Anderson v. Town of Clarence

—Judgment unanimously reversed on the law without costs, motion denied, petition reinstated and respondents directed to file and serve an answer within 20 days of service of a copy of the order of this Court with notice of entry. Memorandum: Petitioners commenced this CPLR article 78 proceeding alleging that respondent Town Board of Town of Clarence acted in an arbitrary and capricious manner in revoking a special exception use permit that had previously been issued to them. Supreme Court erred in granting respondents’ motion to dismiss the petition for failure to state a cause of action pursuant to CPLR 3211 (a) (7). On such a motion, the facts alleged in the petition are deemed true and petitioners are “benefitted by the rule that every favorable inference must be afforded the facts alleged” in the petition (Held v Kaufman, 91 NY2d 425, 432; see, Leon v Martinez, 84 NY2d 83, 87-88; Matter of Ostrowski v County of Erie, 245 AD2d 1091, 1092). All that a court must determine is whether those facts and inferences “fit within any cognizable legal theory” (Leon v Martinez, supra, at 87-88; see, Guggenheimer v Ginzburg, 43 NY2d 268, 275).

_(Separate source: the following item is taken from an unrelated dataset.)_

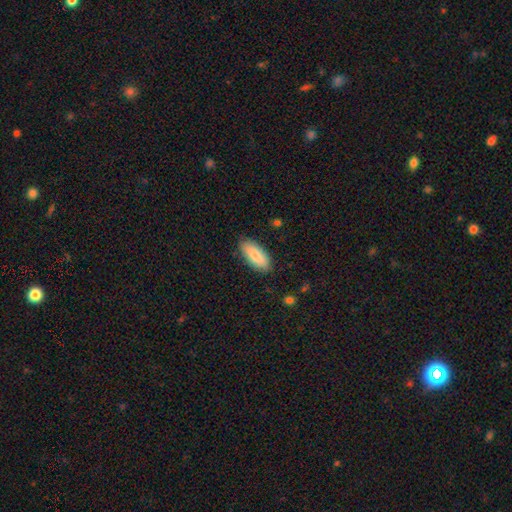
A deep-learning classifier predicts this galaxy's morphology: Overall: smooth (85%). How rounded: in between (85%). Merging: none (83%).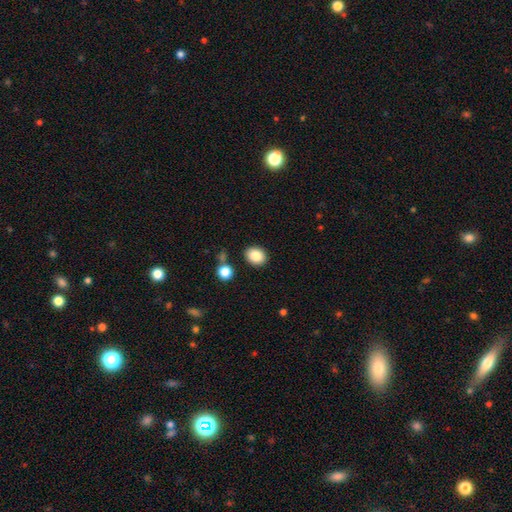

The allegation that a Town *931Board’s decision to revoke or rescind a previously granted permit was arbitrary and capricious constitutes a cognizable legal theory (see, Town of Orangetown v Magee, 88 NY2d 41, 47-48; see also, Matter of Gardner v Town of Canandaigua Code Enforcement Officer, 261 AD2d 910, 911; Matter of Sievers v City of New York, 182 AD2d 580). (Appeal from Judgment of Supreme Court, Erie County, Mintz, J. — CPLR art 78.) Present — Pine, J. P., Wisner, Hurlbutt, Scudder and Balio, JJ.